AUSGANGSTEXT
* * * *
Im Wulff-Prozess wird plädiert, die Staatsanwaltschaft möchte das Verfahren aber gerne fortsetzen. Außerdem in der Presseschau: Minderheitenschutz für Homophobe, BVerfG zum Rückwirkungsverbot, Deutsche Bank und Kirch-Erben vergleichen sich in Millionenhöhe, Stefan Mappus gegen den Landtag, Friedrich und das Dienstrecht und dienstfrei zum Karneval.
Thema des Tages
Christian Wulff: Der vor dem Landgericht Hannover laufende Prozess gegen den früheren Bundespräsidenten Christian Wulff (CDU) wegen des Vorwurfs der Vorteilsgewährung und -annahme neigt sich dem Ende zu. Die Plädoyers sahen dabei statt fein ziselierter juristischer Argumentation eine Auseinandersetzung "mit Säbeln, bisweilen auch mit der Dachlatte", so spiegel.de (Gisela Friedrichsen), bzw. einen "ganz außergewöhnlichen Auftritt des Staatsanwalts," so die SZ (Annette Ramelsberger). Oberstaatsanwalt Clemens Eimterbäumer habe vor allem den Angeklagten selbst angegriffen und ihm und seinen Anwälten "Prozesspropaganda" vorgeworfen. Dass die Anklagebehörde sich zur Durchführung der Hausdurchsuchung mit dem Angeklagten zeitlich verständigt habe, sei von diesem nicht genügend gewürdigt worden. Auf einen Schlussantrag habe der Staatsanwalt verzichtet und stattdessen auf die Fortsetzung der Beweisaufnahme gedrungen, weil das Urteil erst bei noch nicht erreichter Entscheidungsreife gefällt werden dürfe. In der Darstellung der FAZ (Robert von Lucius) soll dieses Vorgehen "den Grund für eine Revision bereiten." Wulff selbst habe sich demgegenüber konziliant gezeigt und die Verantwortung für das Verfahren Generalstaatsanwalt Frank Lüttig gegeben. Die Welt (Ulrich Exner) berichtet ebenfalls ausführlich.
* * * *
DATEN
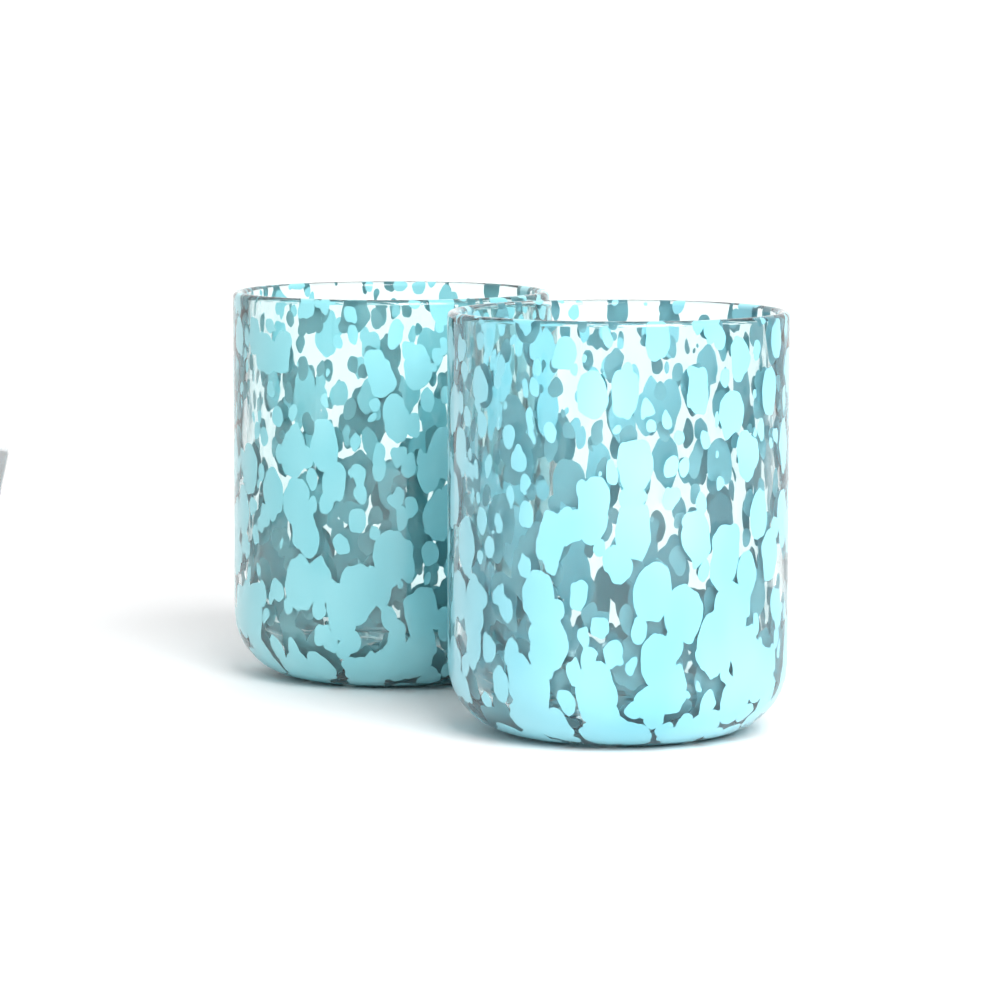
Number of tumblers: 2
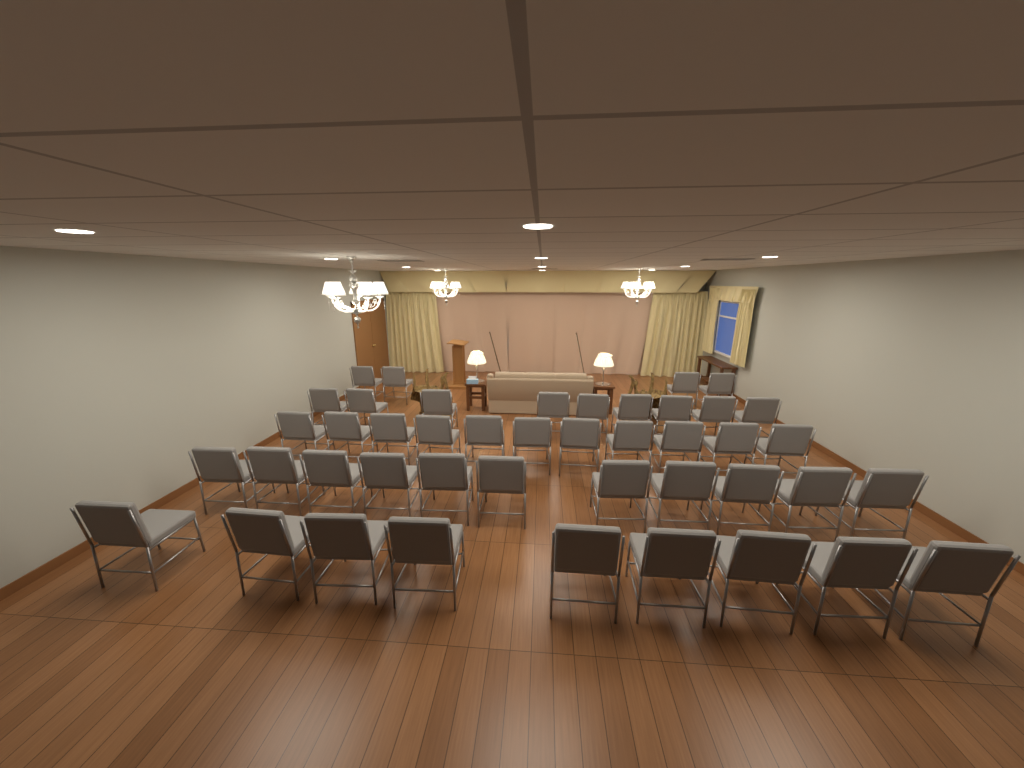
* * * *
ÜBUNGSAUFGABEN
(a) Schreiben Sie bitte aus dem Text zum Wulff-Prozess die Passage zwischen „Im Wulff-Prozess wird“ und „dienstfrei zum Karneval.“ einschließlich wortgetreu ab.
(b) Entscheiden Sie für jede Aussage, ob sie mit dem Text zum Wulff-Prozess übereinstimmt, und belegen Sie Ihr Ja oder Nein mit einem wörtlichen Zitat der entscheidenden Worte: (i) Der Staatsanwalt stellte einen Schlussantrag. (ii) Der Prozess wird vor dem Landgericht Hannover geführt. (iii) Wulff gab Oberstaatsanwalt Clemens Eimterbäumer die Verantwortung für das Verfahren.
Die Auflistung wird zur Bearbeitung nicht gebraucht.

LÖSUNGEN
(a)
Im Wulff-Prozess wird plädiert, die Staatsanwaltschaft möchte das Verfahren aber gerne fortsetzen. Außerdem in der Presseschau: Minderheitenschutz für Homophobe, BVerfG zum Rückwirkungsverbot, Deutsche Bank und Kirch-Erben vergleichen sich in Millionenhöhe, Stefan Mappus gegen den Landtag, Friedrich und das Dienstrecht und dienstfrei zum Karneval.

(b)
(i) Nein: „Auf einen Schlussantrag habe der Staatsanwalt verzichtet“
(ii) Ja: „Der vor dem Landgericht Hannover laufende Prozess“
(iii) Nein: „die Verantwortung für das Verfahren Generalstaatsanwalt Frank Lüttig gegeben“